Property-Aware Multi-Speaker Data Simulation: A Probabilistic Modelling Technique for Synthetic Data Generation
We introduce a sophisticated multi-speaker speech data simulator, specifically engineered to generate multi-speaker speech recordings. A notable feature of this simulator is its capacity to modulate the distribution of silence and overlap via the adjustment of statistical parameters. This capability offers a tailored training environment for developing neural models suited for speaker diarization and voice activity detection. The acquisition of substantial datasets for speaker diarization often presents a significant challenge, particularly in multi-speaker scenarios. Furthermore, the precise time stamp annotation of speech data is a critical factor for training both speaker diarization and voice activity detection.
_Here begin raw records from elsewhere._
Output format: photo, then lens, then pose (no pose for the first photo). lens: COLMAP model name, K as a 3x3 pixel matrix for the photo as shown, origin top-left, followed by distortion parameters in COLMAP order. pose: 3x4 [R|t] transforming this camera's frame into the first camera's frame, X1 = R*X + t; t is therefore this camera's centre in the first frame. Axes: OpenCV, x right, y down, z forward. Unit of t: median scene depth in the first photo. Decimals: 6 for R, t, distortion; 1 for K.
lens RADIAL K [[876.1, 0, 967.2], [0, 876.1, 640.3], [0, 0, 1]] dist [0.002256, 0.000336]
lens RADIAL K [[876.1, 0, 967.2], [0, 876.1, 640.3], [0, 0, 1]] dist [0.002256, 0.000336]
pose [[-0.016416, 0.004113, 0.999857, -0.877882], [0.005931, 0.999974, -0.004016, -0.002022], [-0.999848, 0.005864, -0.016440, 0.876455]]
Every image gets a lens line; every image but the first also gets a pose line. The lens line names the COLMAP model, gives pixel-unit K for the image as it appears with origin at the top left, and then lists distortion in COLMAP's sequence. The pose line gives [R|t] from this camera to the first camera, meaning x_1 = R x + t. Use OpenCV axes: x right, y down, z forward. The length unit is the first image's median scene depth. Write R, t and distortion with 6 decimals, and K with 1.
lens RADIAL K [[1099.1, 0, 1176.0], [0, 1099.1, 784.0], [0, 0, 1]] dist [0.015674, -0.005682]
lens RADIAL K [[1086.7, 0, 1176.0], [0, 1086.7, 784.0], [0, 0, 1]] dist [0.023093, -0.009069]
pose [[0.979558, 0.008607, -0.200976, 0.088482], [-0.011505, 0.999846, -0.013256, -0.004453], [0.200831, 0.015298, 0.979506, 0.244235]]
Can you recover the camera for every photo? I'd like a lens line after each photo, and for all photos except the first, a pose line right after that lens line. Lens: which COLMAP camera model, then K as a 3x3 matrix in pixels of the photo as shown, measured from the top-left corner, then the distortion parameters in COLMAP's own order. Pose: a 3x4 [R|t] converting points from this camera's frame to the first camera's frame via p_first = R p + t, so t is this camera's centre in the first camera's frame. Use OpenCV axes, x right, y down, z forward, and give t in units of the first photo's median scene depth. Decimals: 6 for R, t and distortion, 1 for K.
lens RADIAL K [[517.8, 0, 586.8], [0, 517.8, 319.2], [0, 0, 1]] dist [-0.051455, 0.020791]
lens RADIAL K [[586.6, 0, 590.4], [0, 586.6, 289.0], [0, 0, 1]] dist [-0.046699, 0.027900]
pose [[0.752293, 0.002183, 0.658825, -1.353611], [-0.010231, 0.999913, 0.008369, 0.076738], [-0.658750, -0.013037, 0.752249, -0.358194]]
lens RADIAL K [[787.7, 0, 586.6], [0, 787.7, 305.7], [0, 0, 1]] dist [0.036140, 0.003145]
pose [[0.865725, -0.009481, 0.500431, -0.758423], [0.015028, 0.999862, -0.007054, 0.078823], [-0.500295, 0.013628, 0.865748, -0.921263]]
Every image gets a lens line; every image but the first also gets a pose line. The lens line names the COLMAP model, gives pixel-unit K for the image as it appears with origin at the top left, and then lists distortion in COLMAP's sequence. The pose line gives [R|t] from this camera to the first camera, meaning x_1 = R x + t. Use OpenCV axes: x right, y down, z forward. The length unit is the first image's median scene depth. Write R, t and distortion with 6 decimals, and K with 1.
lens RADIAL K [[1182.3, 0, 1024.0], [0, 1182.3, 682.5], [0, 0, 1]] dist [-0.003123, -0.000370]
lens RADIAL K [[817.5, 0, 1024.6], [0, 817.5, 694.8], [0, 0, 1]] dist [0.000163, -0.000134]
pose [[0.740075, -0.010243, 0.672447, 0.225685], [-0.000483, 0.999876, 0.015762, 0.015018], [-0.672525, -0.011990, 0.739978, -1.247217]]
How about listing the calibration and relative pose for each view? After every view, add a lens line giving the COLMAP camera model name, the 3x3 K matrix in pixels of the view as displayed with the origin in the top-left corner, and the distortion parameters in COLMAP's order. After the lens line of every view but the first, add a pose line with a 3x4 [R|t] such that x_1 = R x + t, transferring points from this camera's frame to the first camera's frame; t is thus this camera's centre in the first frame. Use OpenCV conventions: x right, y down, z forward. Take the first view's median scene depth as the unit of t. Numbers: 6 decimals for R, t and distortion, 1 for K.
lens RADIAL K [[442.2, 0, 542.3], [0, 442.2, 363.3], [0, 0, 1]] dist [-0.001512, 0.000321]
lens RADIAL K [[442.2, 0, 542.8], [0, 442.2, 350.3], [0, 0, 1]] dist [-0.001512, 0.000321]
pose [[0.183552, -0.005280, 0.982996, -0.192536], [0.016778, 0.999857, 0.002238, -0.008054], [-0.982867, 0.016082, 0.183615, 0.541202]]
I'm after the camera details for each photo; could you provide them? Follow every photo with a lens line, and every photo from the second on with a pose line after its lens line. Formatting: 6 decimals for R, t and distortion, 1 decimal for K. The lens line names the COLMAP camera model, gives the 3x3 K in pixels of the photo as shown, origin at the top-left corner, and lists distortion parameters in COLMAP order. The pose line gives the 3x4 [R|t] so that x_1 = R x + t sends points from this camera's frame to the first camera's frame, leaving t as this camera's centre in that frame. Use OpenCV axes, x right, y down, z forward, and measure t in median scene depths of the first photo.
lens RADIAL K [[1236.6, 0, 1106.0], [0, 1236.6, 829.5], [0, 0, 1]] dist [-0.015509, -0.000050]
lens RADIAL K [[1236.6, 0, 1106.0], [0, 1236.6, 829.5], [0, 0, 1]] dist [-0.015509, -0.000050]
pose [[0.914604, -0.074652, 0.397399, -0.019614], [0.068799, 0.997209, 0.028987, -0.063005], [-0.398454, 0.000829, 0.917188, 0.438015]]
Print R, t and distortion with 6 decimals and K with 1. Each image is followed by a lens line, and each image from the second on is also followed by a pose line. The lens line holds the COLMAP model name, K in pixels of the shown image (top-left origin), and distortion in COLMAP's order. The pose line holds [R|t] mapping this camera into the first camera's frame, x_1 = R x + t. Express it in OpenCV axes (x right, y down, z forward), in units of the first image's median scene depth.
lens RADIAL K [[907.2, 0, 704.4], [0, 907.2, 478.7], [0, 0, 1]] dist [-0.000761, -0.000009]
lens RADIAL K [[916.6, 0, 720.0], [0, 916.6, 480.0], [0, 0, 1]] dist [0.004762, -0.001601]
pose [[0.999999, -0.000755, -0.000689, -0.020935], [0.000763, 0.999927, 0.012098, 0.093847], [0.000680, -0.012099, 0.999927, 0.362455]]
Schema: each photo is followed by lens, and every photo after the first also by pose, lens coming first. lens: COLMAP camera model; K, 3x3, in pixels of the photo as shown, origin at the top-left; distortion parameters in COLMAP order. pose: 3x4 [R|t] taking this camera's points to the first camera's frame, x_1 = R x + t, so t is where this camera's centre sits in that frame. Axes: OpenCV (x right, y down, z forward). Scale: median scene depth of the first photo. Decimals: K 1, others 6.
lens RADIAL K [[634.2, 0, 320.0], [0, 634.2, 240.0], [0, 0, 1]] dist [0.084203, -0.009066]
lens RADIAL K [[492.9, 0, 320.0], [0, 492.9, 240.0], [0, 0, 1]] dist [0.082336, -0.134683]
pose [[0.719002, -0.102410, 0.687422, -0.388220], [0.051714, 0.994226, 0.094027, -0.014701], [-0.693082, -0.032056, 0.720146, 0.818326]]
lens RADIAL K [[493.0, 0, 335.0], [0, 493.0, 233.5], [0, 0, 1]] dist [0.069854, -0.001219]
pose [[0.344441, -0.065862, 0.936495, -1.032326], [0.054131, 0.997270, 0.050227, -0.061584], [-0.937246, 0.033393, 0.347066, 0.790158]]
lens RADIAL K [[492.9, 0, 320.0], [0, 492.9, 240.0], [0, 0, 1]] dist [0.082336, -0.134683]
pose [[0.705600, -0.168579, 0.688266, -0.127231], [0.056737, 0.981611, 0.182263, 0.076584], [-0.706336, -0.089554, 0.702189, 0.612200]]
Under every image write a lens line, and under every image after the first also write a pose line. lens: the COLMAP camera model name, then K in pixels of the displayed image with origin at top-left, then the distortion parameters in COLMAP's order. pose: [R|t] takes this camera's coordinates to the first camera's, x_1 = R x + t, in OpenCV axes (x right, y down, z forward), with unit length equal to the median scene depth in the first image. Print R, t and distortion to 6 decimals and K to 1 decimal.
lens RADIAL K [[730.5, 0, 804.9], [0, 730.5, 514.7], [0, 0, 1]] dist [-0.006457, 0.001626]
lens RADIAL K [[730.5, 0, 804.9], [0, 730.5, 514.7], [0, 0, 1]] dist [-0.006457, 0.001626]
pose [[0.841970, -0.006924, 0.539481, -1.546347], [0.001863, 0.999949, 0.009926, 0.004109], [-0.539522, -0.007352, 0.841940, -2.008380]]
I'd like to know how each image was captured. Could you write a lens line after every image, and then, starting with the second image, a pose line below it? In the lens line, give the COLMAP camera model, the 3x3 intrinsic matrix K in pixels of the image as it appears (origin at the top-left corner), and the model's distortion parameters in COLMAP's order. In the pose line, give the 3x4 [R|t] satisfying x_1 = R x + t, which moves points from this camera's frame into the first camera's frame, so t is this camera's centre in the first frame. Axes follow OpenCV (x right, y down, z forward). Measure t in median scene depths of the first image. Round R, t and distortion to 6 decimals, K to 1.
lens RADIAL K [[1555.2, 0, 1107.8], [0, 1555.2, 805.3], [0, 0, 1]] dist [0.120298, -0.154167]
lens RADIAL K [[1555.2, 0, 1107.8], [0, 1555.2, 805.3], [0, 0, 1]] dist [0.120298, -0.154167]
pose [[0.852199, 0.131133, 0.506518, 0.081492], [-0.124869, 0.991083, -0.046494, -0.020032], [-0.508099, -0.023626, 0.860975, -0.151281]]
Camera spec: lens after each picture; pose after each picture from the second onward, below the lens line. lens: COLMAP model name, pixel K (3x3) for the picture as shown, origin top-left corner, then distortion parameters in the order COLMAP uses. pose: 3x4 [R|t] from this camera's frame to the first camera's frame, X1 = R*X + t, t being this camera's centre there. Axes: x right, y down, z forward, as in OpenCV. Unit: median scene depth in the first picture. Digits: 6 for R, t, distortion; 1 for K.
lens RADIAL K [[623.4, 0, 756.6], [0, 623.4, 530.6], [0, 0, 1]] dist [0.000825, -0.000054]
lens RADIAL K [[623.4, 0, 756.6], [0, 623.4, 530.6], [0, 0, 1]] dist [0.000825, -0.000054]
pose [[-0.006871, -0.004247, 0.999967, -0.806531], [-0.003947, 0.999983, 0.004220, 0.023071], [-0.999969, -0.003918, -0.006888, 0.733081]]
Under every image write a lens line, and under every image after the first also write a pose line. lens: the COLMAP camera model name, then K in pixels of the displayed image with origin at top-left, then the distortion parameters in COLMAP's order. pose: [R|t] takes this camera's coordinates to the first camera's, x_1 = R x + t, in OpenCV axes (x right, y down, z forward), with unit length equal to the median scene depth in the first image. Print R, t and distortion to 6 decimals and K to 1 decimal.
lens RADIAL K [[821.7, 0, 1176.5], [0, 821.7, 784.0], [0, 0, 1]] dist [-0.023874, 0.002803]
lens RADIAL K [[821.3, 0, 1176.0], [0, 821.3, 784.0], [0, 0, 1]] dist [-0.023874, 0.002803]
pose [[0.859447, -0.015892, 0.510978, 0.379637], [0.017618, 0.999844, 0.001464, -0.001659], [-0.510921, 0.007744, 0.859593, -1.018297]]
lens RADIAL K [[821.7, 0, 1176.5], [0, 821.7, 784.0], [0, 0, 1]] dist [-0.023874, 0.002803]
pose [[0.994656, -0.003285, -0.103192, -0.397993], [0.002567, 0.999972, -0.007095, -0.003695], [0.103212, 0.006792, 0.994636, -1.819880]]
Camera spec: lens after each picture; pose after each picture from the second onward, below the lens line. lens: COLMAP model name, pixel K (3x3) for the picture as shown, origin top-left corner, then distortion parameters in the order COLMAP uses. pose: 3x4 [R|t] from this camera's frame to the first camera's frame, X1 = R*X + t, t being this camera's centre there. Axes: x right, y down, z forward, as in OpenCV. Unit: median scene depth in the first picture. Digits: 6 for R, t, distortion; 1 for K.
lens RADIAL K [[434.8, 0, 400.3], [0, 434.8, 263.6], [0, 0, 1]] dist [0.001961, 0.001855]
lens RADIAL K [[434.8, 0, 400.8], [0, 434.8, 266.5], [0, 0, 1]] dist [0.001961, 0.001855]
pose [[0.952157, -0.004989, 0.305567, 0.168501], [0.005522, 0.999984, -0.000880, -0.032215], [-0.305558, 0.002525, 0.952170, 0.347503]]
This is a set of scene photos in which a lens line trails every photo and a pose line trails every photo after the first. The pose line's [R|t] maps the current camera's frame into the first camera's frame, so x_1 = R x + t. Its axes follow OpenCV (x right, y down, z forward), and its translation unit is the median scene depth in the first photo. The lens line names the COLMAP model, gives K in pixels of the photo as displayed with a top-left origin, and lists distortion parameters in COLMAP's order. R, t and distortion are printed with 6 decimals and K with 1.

Our proposed multi-speaker simulator tackles these problems by generating large-scale audio mixtures that maintain statistical properties closely aligned with the input parameters. We demonstrate that the proposed multi-speaker simulator generates audio mixtures with statistical properties that closely align with the input parameters derived from real-world statistics. Additionally, we present the effectiveness of speaker diarization and voice activity detection models, which have been trained exclusively on the generated simulated datasets.